Panagrolaimus detritophagus

Scientific classification
- Domain: Eukaryota
- Kingdom: Animalia
- Phylum: Nematoda
- Class: Secernentea
- Order: Tylenchida
- Family: Panagrolaimidae
- Genus: Panagrolaimus
- Species: P. detritophagus
- Binomial name: Panagrolaimus detritophagus Fuchs, 1930

= Panagrolaimus detritophagus =

- Authority: Fuchs, 1930

Species of roundworm

Panagrolaimus detritophagus is a terrestrial free-living nematode (roundworm). It has been reported in California, South America and Europe. It is the type species of the genus Panagrolaimus. In 2018, it, along with another nematode species (Plectus parvus) became the first multicellular organism to be thawed back into a living state after prolonged cryopreservation. Pleistocene permafrost was obtained from the Kolyma River lowland, and thawed. The worms moved and ate after being thawed. They had been frozen for 30–40 thousand years, based on the age of that deposit.

== Ecology ==
This species is non-parasitic. It decomposes soil organic matter with the aid of symbiotic bacteria. As such it is a decomposer. It is also involved in nitrogen mineralization. This species is considered an enrichment opportunist. That means that this is a cp-1 ("colonizer") nematode, like many Panagrolaimidae species. Enrichment opportunists are loosely comparable to r-strategists. They multiply quickly after an organic enrichment event, and then their population rapidly declines when nutrients run out.

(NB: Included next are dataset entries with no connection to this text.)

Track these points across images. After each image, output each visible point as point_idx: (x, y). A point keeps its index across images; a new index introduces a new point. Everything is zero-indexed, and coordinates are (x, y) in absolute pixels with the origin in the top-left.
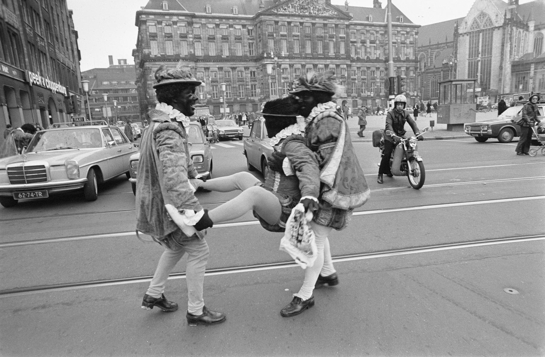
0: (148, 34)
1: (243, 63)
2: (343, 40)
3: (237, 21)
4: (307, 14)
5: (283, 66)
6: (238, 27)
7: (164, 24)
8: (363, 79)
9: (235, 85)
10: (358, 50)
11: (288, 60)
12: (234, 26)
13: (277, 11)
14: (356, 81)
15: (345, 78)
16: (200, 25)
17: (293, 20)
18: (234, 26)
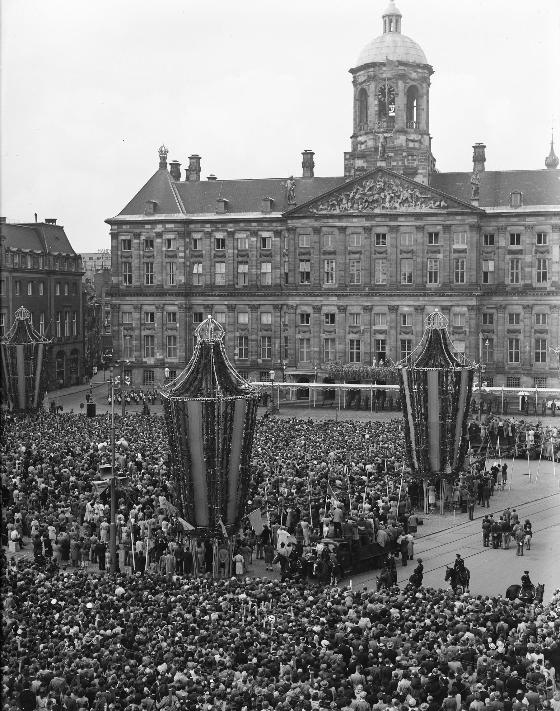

Organic enrichment is the rapid addition of a large amount of organic nutrients, for example due to a pollution event.

== Anatomy ==
Adult females have been measured to be approximately 740 micrometers long and 33.5 micrometers wide, with a mass of approximately half a microgram. Males and females have been collected. All specimens have a short, cylinder-shaped stoma and a valve in the postcorpus. This species lacks caudal alae. Males have spicules. Females have a single ovary which is reflexed and prodelphic. The spermatheca is offset. This species is described as very active and fast-moving.